Comparative Biochemistry

Comparative biochemistry was unknown to Darwin and Wallace since the science had its beginning in the mid 1900's. Had they known about it they would have been very excited for this area provides the most compelling evidence of all for evolution. Just as the study of comparative anatomy has shown the presence of anatomical homologies, so the study of the biochemistry of different organisms has revealed biochemical homologies.

Central to the argument for the common origin of all life on our planet is the fundamental fact that DNA and its four bases is the genetic material of all organisms. The genetic code is the same in all organisms as evidenced by the fact that bacteria can read (translate) human genes (mRNA) on their ribosomes with their tRNAs to make human proteins such as insulin.
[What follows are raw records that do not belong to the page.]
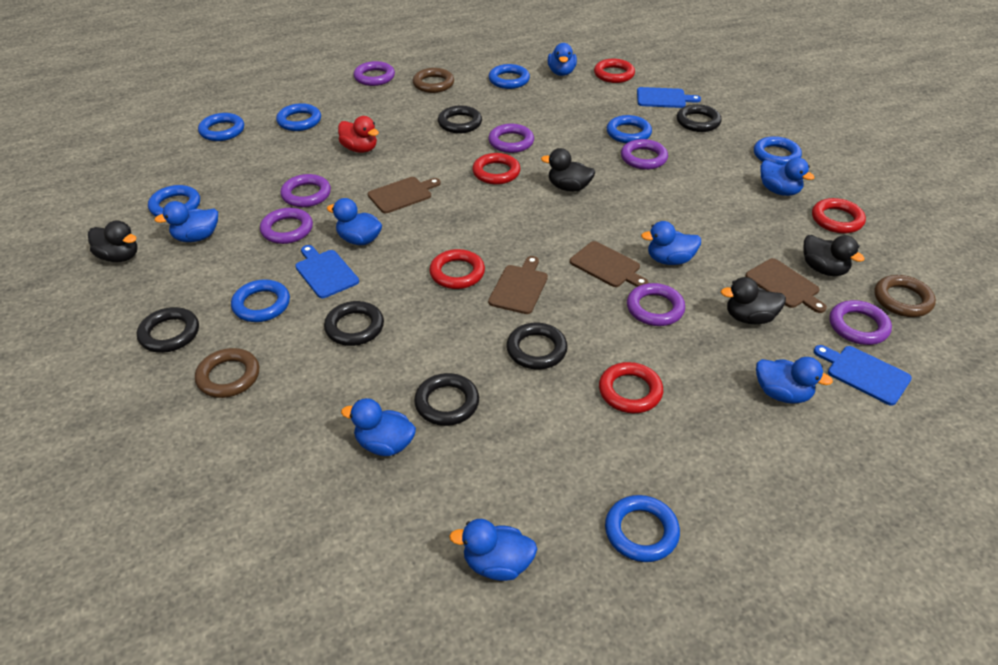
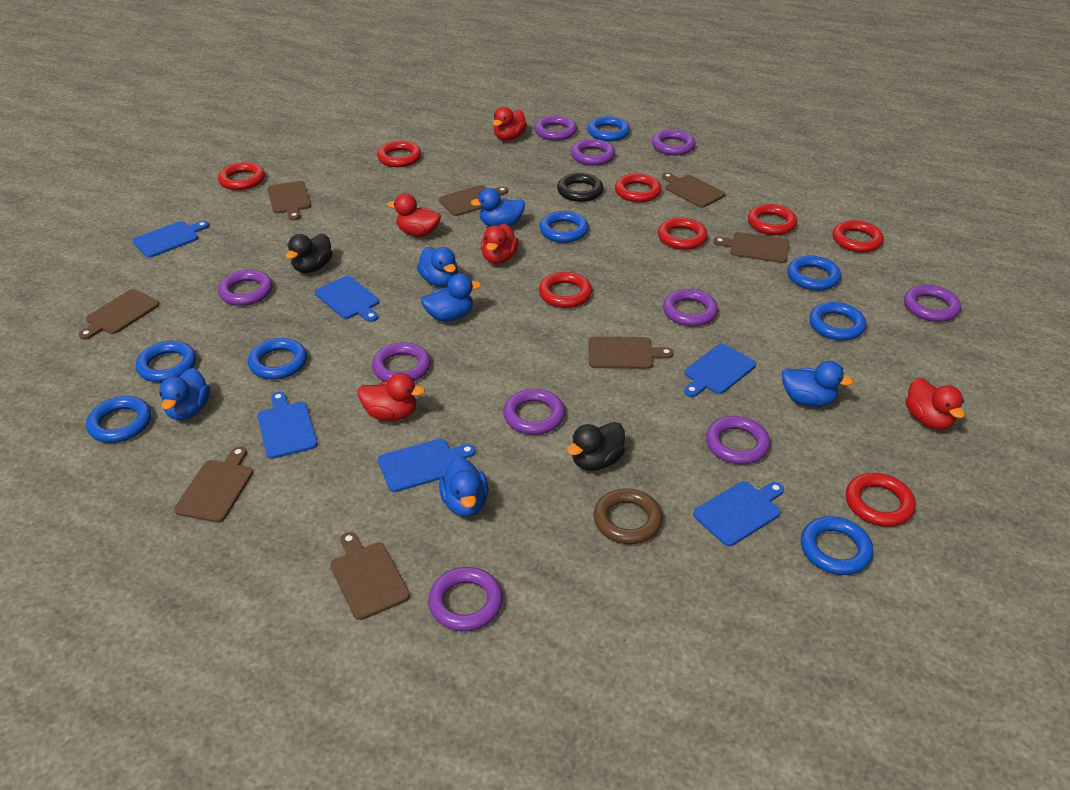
black duck: [88,220,138,262] [541,148,595,192] [721,277,786,324] [803,235,865,276] = 4 -> [286,234,333,273] [567,422,625,471] = 2
black ring: [137,307,199,353] [324,301,384,346] [414,373,479,426] [438,105,482,133] [507,323,568,369] [677,104,722,132] = 6 -> [557,173,604,202] = 1
blue cutting board: [295,245,359,298] [637,87,701,108] [814,345,912,406] = 3 -> [132,221,209,258] [257,392,318,459] [315,276,379,322] [378,439,476,492] [684,344,756,397] [693,481,784,546] = 6
blue duck: [155,201,218,242] [327,198,382,245] [341,398,416,456] [449,519,537,581] [548,43,577,76] [641,221,701,265] [756,357,833,404] [761,157,815,196] = 8 -> [159,368,210,420] [417,247,458,287] [421,274,481,321] [439,457,489,517] [471,188,525,226] [782,361,853,407] = 6
brown cutting board: [368,177,441,213] [488,256,548,314] [570,241,648,287] [745,258,827,313] = 4 -> [79,289,159,340] [174,446,253,523] [267,181,311,220] [330,532,410,620] [439,185,508,216] [588,337,674,369] [662,173,725,208] [713,232,789,263] = 8
brown ring: [195,348,259,398] [413,68,454,93] [875,275,936,317] = 3 -> [594,488,663,544] = 1
purple ring: [260,208,313,244] [280,174,331,207] [354,61,395,86] [488,124,534,153] [621,139,668,170] [627,283,685,326] [829,300,892,345] = 7 -> [218,270,272,306] [372,342,431,381] [428,567,503,631] [503,389,565,435] [535,116,577,141] [571,139,615,166] [652,130,696,156] [663,289,718,326] [706,416,770,464] [904,285,961,322] = 10
red duck: [338,116,379,153] = 1 -> [358,373,425,421] [387,193,441,237] [481,224,518,264] [493,106,527,141] [906,378,965,430] = 5
red ring: [429,249,485,289] [472,153,520,185] [594,59,635,83] [599,362,663,413] [812,198,866,234] = 5 -> [218,162,265,190] [377,141,421,167] [539,272,592,308] [615,173,661,202] [658,218,708,250] [748,204,797,235] [833,220,884,253] [846,473,916,527] = 8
DNA hybridization (exploiting the fundamental principle of complementary base pairing) studies have been used to reveal the relationships between species that could not be resolved by other means. DNA hybridization involves the "melting" of the DNA or separation of the two strands of the DNA molecule from two different species and allowing them to re anneal the speed and completeness of the association of DNA from different species is a measure of how similar the sequences of bases are in their respective DNA. So the DNA of humans and apes re anneals more quickly and completely than the DNA of humans and horses.

The biomolecules you have learned about early in this course are the same in all organisms. All organisms have polysaccharides, lipids, nucleic acids and proteins. Their proteins are all made from the same twenty amino acids. Cytochrome enzymes are used for electron transport in all organisms ranging from the most primitive to the most complex of organisms. Chlorophyll a is found in all great plants and almost all photosynthetic Protista. All eukaryotic organisms have almost identical histones around which the DNA is packaged into chromosomes. Actin molecules which are responsible for cellular movement are another group of highly conserved proteins.

Glycolysis and the Krebs Cycle are carried out in all cells using the same enzymes. The genes in yeast, a unicellular fungi, and humans are so similar that the functions of genes involved in several genetic disorders have been elucidated by the study of the homologous genes in yeast.

All Living Things are Related

Evolution says that all species, past and present, are related and have the first cells on Earth as their ancestors. Our next step is to explore the evolutionary relationships among the organisms present on earth. Taxonomy is based on phylogenetic relationships. Each organism has a two-part name, genus and species: Homo sapiens. (Members of different species, in general, cannot interbreed.)

The Five (or Six) Kingdom System

We will use the five kingdom system, however, the six kingdom system which was arrived at by comparative biochemistry studies will soon replace it. The biochemistry of the Archaebacteria and Eubacteria is quite distinct and the idea that Eukaryotes arose from an archaebacteria ancestor is compelling. As short a time ago as 1950's, there was a two-kingdom system and every organism was squeezed into either the Kingdom Plants or the Kingdom Animals. We will use these groupings: Monera (Archaebacteria and Eubacteria), Protista, Fungi, Plants, and Animals.